La Cámara en lo Penal de Esquel ratificó parcialmente la condena dictada contra el médico Fabián Esteban Díaz por abuso sexual. El tribunal de alzada rechazó el recurso de impugnación presentado por la defensa y confirmó el veredicto del jurado popular, aunque modificó la pena impuesta.
El fallo condenó a Díaz a la pena de 8 años y medio de prisión de cumplimiento efectivo y a la inhabilitación especial perpetua para ejercer la medicina. La sentencia fue dictada tras un juicio por jurados en el que la Fiscalía presentó su caso.
El tribunal de alzada examinó íntegramente la prueba presentada durante el proceso y concluyó que la decisión del jurado popular contó con sustento probatorio suficiente y una valoración jurídica adecuada. Además, validó la declaración de la denunciante y señaló que las precisiones progresivas respecto a la modalidad de la agresión son acordes a los procesos de develación de traumas sexuales y no constituyen contradicciones ni falta de veracidad.

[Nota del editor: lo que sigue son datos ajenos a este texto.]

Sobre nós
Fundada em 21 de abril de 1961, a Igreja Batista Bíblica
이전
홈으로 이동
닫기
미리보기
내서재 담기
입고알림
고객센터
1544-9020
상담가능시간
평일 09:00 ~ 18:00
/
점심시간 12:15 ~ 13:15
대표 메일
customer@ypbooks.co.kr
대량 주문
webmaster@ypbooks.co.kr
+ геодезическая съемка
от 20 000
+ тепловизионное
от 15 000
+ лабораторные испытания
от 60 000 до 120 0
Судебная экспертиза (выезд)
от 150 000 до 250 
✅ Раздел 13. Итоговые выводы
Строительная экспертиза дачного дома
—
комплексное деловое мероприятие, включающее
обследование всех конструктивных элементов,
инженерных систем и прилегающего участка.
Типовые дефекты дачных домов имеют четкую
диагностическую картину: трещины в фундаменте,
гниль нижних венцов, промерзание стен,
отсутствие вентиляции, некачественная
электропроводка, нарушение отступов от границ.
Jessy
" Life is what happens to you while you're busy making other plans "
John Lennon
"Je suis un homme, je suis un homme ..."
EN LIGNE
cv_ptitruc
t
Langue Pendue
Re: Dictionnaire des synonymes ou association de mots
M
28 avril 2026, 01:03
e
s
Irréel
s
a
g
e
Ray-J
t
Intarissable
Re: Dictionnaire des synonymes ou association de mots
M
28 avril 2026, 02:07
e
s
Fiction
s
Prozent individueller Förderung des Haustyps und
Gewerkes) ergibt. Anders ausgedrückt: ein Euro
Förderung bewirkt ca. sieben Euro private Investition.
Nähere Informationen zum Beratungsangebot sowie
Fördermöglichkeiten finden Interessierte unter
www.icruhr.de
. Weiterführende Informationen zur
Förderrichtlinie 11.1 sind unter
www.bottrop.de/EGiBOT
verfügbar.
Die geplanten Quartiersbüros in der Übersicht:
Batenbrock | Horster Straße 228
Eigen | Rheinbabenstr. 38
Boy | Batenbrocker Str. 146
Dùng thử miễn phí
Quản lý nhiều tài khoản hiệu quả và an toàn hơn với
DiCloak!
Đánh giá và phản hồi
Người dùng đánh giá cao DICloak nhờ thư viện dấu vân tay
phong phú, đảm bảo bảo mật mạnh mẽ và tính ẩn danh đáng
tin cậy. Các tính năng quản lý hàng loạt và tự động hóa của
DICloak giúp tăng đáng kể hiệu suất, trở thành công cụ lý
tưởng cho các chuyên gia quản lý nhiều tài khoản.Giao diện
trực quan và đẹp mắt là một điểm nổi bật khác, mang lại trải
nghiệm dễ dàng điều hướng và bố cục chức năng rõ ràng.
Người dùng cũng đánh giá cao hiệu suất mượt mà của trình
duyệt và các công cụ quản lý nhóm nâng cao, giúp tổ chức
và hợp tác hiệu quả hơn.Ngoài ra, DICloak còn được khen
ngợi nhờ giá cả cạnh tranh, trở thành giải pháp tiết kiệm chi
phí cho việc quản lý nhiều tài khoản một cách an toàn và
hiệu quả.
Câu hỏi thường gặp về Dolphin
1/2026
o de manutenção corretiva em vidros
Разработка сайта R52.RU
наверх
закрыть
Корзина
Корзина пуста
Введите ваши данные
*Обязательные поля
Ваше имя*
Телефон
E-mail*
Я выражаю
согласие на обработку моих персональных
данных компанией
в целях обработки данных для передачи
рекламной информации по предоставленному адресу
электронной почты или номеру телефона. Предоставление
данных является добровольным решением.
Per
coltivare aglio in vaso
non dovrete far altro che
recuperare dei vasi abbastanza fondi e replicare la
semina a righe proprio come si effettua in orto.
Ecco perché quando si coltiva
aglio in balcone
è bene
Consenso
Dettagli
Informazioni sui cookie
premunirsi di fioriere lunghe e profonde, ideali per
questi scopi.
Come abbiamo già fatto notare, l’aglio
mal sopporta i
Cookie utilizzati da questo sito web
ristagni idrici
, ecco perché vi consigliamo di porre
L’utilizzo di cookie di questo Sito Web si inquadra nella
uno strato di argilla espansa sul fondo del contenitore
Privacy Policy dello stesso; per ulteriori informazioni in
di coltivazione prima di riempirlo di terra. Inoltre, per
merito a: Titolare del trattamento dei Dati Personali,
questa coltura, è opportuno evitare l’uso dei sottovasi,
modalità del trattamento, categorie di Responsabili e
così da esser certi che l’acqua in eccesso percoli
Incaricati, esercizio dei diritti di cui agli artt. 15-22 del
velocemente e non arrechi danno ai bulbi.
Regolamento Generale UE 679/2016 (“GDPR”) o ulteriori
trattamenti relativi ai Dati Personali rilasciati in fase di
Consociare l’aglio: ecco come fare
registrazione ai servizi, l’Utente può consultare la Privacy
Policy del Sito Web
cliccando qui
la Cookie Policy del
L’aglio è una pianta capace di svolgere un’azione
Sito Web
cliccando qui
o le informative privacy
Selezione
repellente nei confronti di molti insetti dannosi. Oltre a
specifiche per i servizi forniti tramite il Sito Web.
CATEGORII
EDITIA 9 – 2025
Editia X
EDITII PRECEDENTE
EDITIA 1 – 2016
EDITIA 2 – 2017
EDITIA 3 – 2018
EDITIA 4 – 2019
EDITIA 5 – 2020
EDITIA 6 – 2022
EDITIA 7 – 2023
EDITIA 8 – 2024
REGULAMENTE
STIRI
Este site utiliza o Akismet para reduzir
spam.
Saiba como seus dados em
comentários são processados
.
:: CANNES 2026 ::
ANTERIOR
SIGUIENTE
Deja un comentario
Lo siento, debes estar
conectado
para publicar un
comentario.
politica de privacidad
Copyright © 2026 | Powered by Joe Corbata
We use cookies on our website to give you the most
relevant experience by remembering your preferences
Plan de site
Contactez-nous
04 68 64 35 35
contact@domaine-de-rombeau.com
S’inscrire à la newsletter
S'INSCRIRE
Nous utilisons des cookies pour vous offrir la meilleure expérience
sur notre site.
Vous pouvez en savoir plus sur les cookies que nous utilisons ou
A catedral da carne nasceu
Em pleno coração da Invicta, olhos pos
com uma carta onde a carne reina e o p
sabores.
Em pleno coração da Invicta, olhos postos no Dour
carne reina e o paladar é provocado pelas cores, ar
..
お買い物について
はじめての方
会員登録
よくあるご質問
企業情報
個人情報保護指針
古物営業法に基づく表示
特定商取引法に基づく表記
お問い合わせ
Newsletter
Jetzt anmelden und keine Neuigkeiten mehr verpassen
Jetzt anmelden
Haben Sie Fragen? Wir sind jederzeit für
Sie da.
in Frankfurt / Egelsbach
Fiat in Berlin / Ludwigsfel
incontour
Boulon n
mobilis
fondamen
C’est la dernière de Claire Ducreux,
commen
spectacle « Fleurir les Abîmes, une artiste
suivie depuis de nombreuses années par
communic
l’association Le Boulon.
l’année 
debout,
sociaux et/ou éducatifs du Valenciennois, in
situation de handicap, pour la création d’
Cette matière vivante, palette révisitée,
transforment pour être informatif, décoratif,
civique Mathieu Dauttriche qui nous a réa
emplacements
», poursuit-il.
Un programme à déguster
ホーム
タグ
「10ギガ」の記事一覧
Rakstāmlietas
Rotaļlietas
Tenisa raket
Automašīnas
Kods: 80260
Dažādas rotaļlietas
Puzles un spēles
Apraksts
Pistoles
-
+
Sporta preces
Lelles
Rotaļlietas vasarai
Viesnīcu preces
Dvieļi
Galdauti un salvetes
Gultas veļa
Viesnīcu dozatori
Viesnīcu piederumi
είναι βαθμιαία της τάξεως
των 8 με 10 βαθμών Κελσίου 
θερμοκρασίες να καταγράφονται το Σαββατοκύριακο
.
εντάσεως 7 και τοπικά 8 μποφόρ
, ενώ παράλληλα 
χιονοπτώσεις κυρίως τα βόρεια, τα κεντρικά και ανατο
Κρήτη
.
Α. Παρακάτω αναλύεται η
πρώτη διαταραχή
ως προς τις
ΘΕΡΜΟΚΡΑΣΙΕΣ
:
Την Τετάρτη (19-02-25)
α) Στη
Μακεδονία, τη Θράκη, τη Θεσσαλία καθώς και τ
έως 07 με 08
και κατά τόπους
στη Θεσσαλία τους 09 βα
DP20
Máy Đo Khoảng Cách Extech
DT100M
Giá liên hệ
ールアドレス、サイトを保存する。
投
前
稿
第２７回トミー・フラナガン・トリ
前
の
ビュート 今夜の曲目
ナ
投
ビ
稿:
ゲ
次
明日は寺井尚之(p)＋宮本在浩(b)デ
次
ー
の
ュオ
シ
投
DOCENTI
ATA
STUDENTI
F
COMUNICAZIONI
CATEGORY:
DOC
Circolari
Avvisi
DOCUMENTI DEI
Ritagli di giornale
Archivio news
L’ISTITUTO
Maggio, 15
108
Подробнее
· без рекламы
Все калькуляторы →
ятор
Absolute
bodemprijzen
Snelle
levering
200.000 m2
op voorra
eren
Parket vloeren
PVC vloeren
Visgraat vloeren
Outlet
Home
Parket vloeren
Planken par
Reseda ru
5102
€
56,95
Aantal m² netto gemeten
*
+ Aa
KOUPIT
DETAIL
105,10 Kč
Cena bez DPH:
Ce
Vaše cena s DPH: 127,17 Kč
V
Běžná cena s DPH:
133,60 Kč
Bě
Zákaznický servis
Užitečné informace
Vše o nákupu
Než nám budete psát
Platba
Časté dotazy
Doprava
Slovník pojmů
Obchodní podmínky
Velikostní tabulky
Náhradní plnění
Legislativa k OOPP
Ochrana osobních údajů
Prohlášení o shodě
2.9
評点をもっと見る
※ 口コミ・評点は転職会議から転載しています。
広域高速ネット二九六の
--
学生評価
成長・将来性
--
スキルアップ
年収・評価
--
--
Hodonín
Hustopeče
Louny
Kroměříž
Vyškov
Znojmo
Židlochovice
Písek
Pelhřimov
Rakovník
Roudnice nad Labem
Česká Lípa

En cuanto a la cobertura mediática del caso, el tribunal determinó que no se acreditó que los integrantes del jurado hayan tenido contacto con dichas publicaciones durante el desarrollo del juicio, ni que estas hayan afectado su libre decisión.
Los jueces confirmaron el contexto de violencia de género como una pauta agravante válida para la fijación de la pena, descartando que configure una doble sanción sobre un mismo hecho. También indicaron que las maniobras acreditadas, que incluyeron inmovilización y fuerza física, exceden cualquier procedimiento médico legítimo y configuran una conducta punible bajo la legislación penal.
Antecedentes del hecho
El suceso ocurrió en julio de 2018 en un centro médico de Lago Puelo. Según la acusación fiscal, el profesional se valió de su posición de autoridad y del contexto de la consulta para agredir sexualmente a la paciente, a quien luego amenazó para procurar su silencio.
Para fijar la pena se valoró el abuso de la función profesional, la extensión del daño y las secuelas psicológicas persistentes en la persona afectada, confirmadas mediante peritajes especializados en trauma.